» PAGE EXCERPT:

■ ■ ■ ■ ■

Intel® C++ Compiler
Community support and assistance for creating C++ code that runs on platforms based on Intel® processors.

ICC vs GCC vs LLVM/Clang

dpeterc
Beginner
4,186 Views

The "conventional wisdom" was that icc was best by large margin (both as code size and speed), gcc most widespread and multiplatform, and Clang immature, but promising. Something along those lines:

http://www.hortont.com/blog/icc-and-mandelbrot/

But I have recently tested those compilers on my project (about 120k lines of C) on OpenSUSE 12.2, and things have changed radically. GCC 4.7.1 is on pair with icc 12.1.5, while Clang is approximately 25% slower. But Clang has excellent compile errors and warnings, and its static analysis is just superb. So some projects are switching from gcc to clang as default compiler.

Has anyone recently (in 2012) done any serious benchmarking of these compilers? Or can you share the benchmark tests of your production code? Which compile options give you best results? What is your justification for using icc, now that free compilers have improved so much?

■ ■ ■ ■ ■

» DIRECTIVES:
a) Answer these questions from the forum post:
(i) How did the "conventional wisdom" describe Clang?
(ii) On which operating system did the poster test the compilers?
(iii) By roughly how much was Clang slower in the poster's tests?
b) Copy word for word the part of the forum post that opens with the words containing "But I have recently" and closes with "as default compiler.".
The material after this sentence is not needed for any task.

» SOURCE DATA:
■ ■ ■ ■ ■

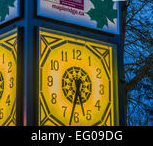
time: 5:32
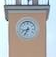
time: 8:34
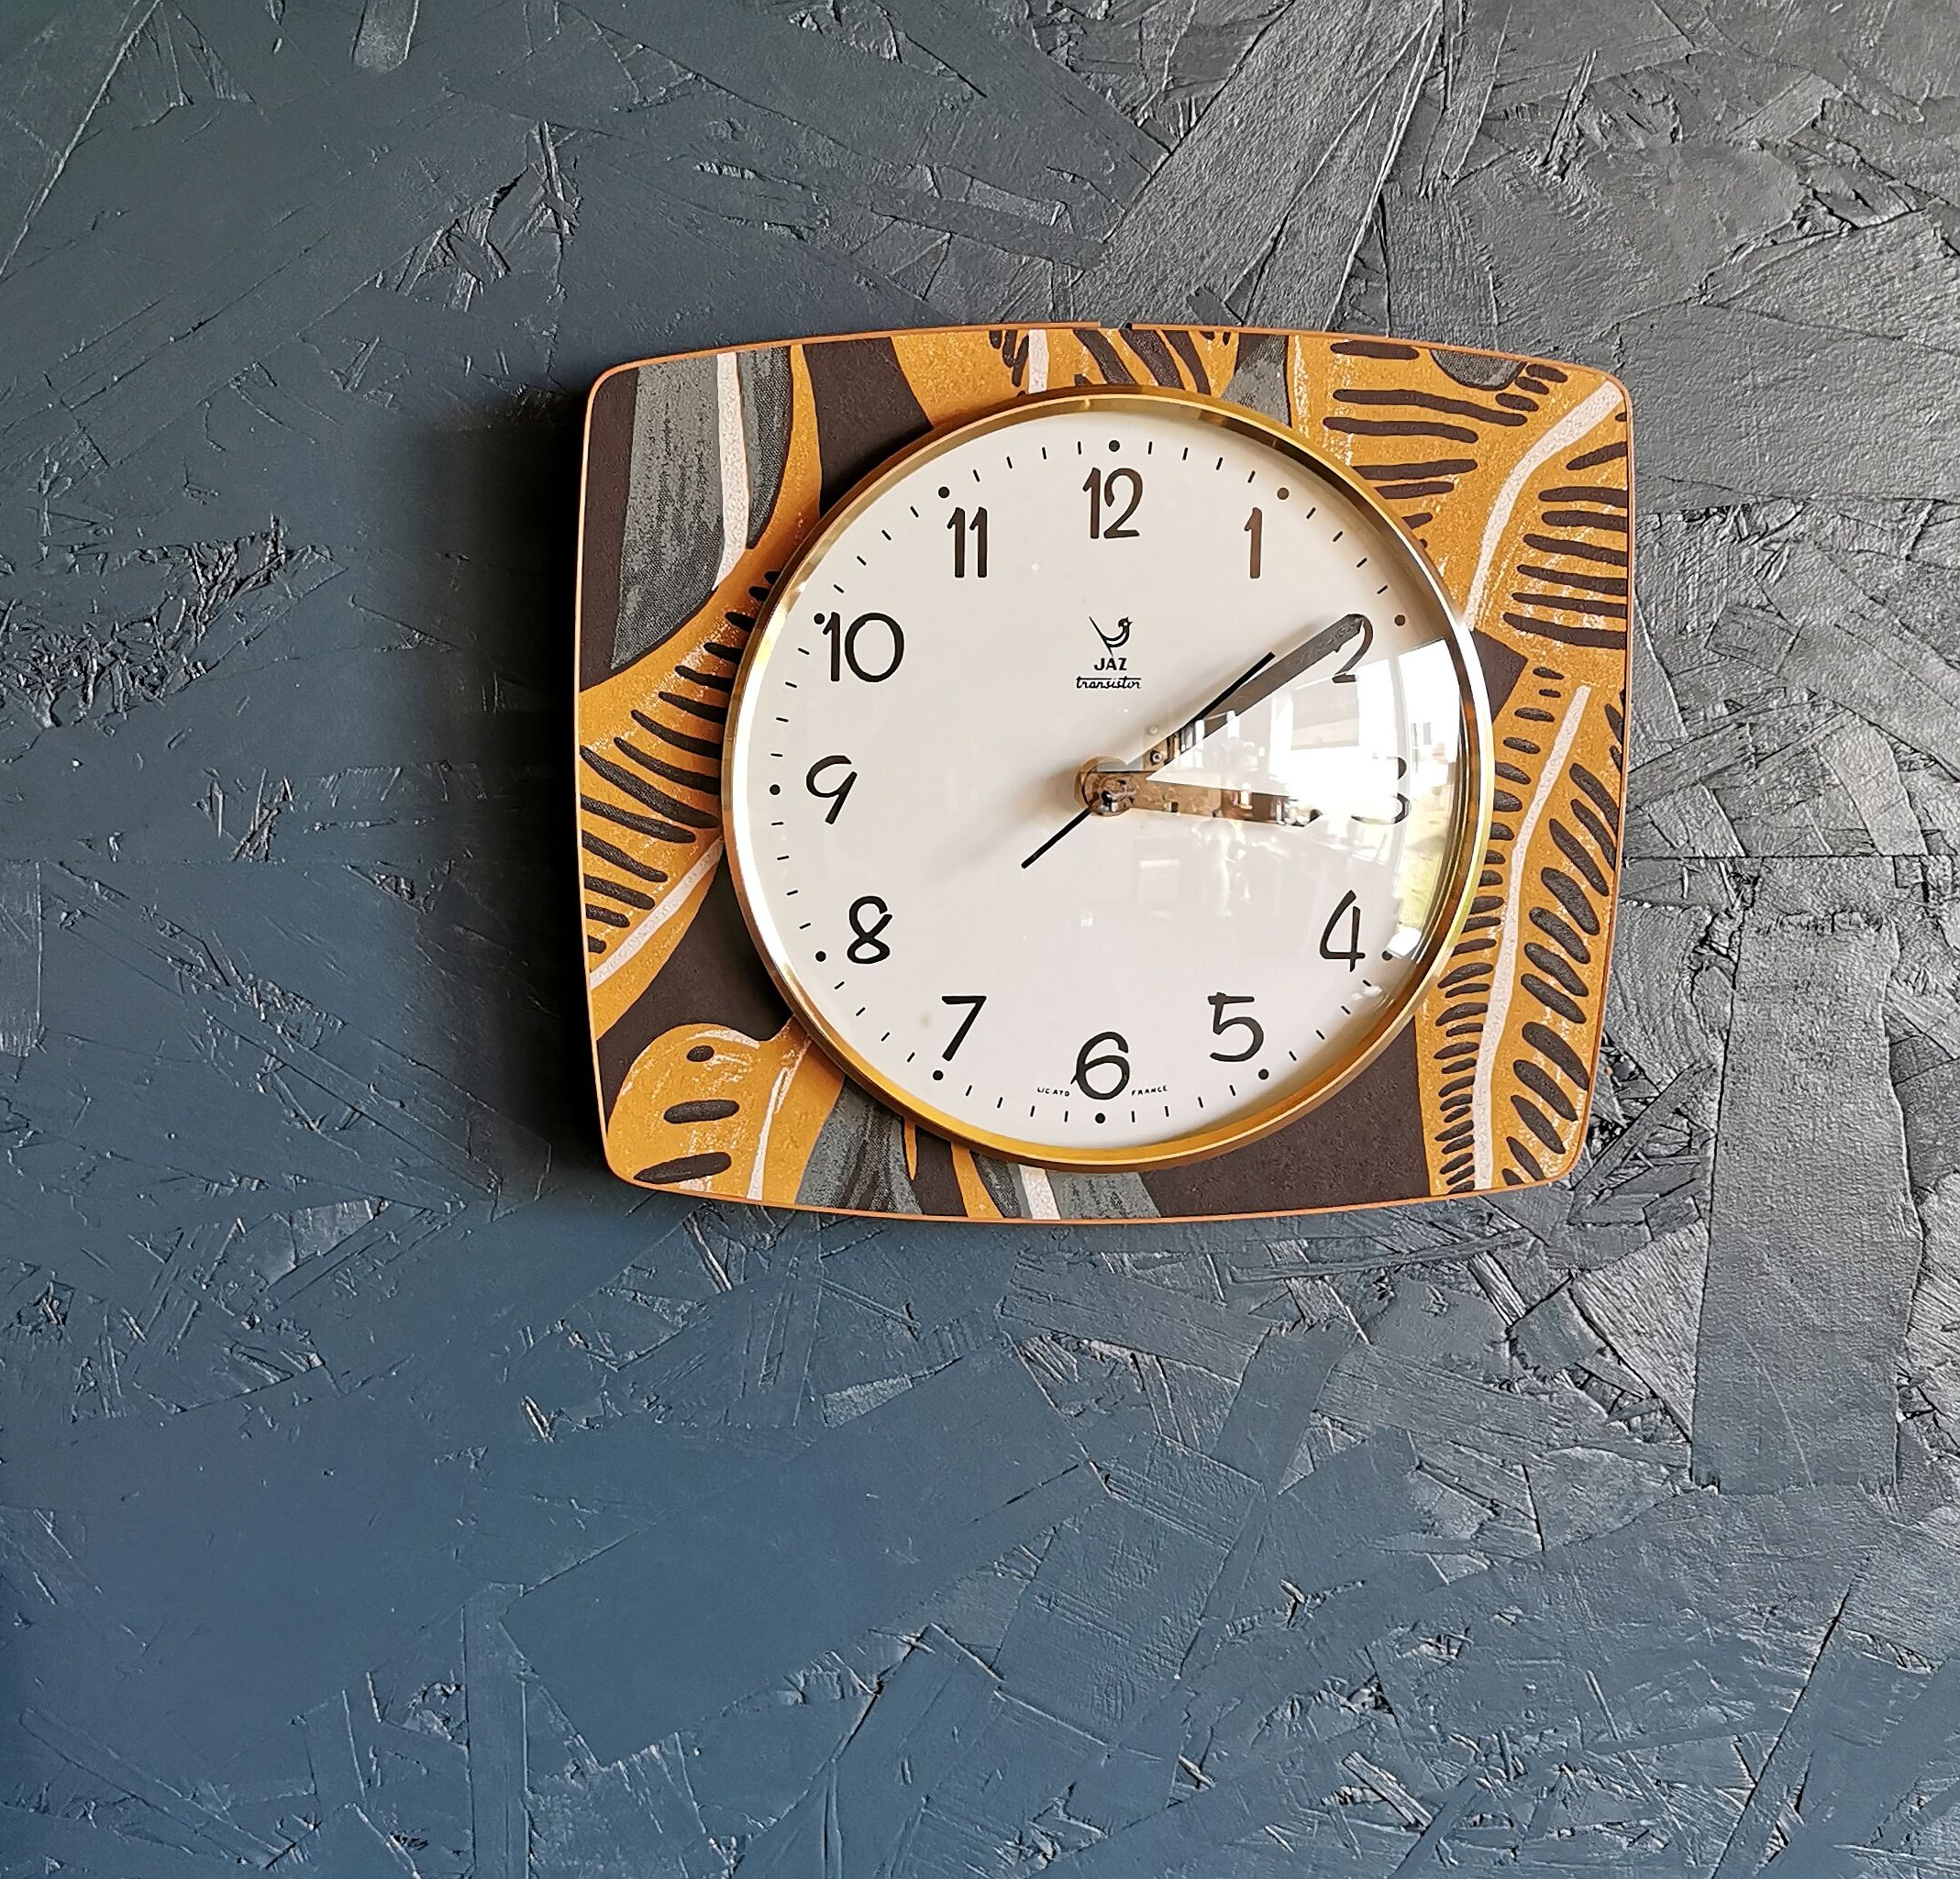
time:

■ ■ ■ ■ ■

» RESULTS IN ORDER:
a)
(i) Immature, but promising.
(ii) OpenSUSE 12.2.
(iii) Approximately 25%.

b)
But I have recently tested those compilers on my project (about 120k lines of C) on OpenSUSE 12.2, and things have changed radically. GCC 4.7.1 is on pair with icc 12.1.5, while Clang is approximately 25% slower. But Clang has excellent compile errors and warnings, and its static analysis is just superb. So some projects are switching from gcc to clang as default compiler.